Insomma, aldilà della polemica politica il punto più controverso della questione rimane lo stesso e si inserisce nell’alveo del rispetto della legge 194 sulla interruzione volontaria di gravidanza. Se, secondo il Consiglio Superiore della Sanità, la Ru486 in ottemperanza alla 194 può essere somministrata solo nelle strutture mediche attrezzate e con ricovero ordinario, in realtà, chi l’assume può liberamente firmare per lasciare l’ospedale, lasciando di fatto nelle mani della donna l’onere di gestire non solo da un punto di vista medico ma anche clinico l’interruzione della propria gravidanza, con tutti i rischi e le conseguenze che questa pratica può comportare.

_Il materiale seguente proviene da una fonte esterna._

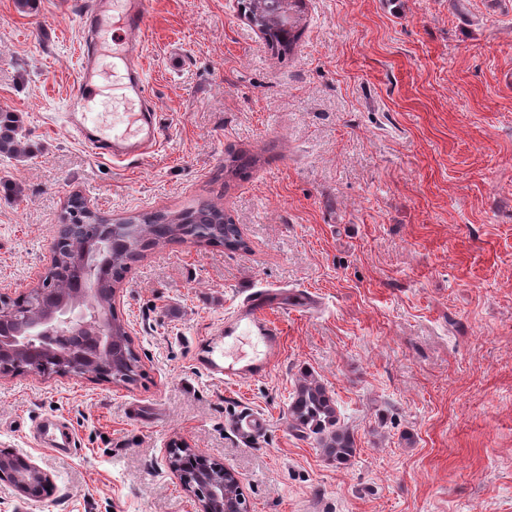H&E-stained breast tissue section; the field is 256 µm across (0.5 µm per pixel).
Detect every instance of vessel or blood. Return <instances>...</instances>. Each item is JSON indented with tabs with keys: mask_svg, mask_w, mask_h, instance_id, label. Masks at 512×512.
I'll use <instances>...</instances> for the list:
<instances>
[{
	"mask_svg": "<svg viewBox=\"0 0 512 512\" xmlns=\"http://www.w3.org/2000/svg\"><path fill=\"white\" fill-rule=\"evenodd\" d=\"M150 0H93L80 16L82 26L91 34L93 47H80L79 82L69 98V130L97 154L115 161L136 158L160 146L162 129L157 112L151 111L146 98L143 63L137 54L149 23ZM118 33L121 41L113 54V67L121 76L113 83L101 81L95 45L105 31ZM109 95L123 104L114 113L111 129H103L92 115L96 97ZM280 297L271 289L251 292L224 321L225 336L252 335L263 346L261 356L244 359L224 354L215 348L203 361V368L224 383H240L268 375L282 348V331L271 321L268 310L277 306ZM33 435L40 446L73 448L77 445L70 422L58 415L39 419Z\"/></svg>",
	"mask_w": 512,
	"mask_h": 512,
	"instance_id": "1",
	"label": "vessel or blood"
}]
</instances>
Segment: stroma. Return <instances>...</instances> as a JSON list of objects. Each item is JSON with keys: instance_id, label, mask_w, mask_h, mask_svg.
<instances>
[{"instance_id": "35a3bbf8", "label": "stroma", "mask_w": 512, "mask_h": 512, "mask_svg": "<svg viewBox=\"0 0 512 512\" xmlns=\"http://www.w3.org/2000/svg\"><path fill=\"white\" fill-rule=\"evenodd\" d=\"M79 2L0 0V107L25 149L0 161V293L38 283L76 193L115 220L216 203L246 246L132 263L115 312L137 382L0 374V450L54 475L42 499L0 482V512H196L175 440L234 469L249 512H512V0H305L289 47L242 0H152L164 137L123 163L64 125ZM252 287L284 295L283 352L265 378L212 381L196 340ZM306 373L355 438L348 465L288 426ZM54 412L76 452L25 436Z\"/></svg>"}]
</instances>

Alla base dei dubbi dei governatori leghisti e dei critici di un uso non regolamentato della pillola abortiva una serie di ragioni che attengono non solo all’etica ma soprattutto alla sicurezza ed efficienza clinica del farmarco, queste ultime ancora controverse, dunque. Per i più critici, come Cota e Zaia, l’aborto farmacologico tenderebbe a deresponsabilizzare il sistema medico e ad abbandonare le donne ad un’esperienza solitaria, di sofferenza psichica e domestica, del tutto simile a quella dell’aborto clandestino. Per chi invece è favorevole alla diffusione della pillola, il fatto che la politica si immischi in questioni del genere non fa altro che allontanare il nostro Paese dagli altri Paesi europei dove il farmaco viene già utilizzato. Strano che da questa parte si trovino anche le più accanite femministe.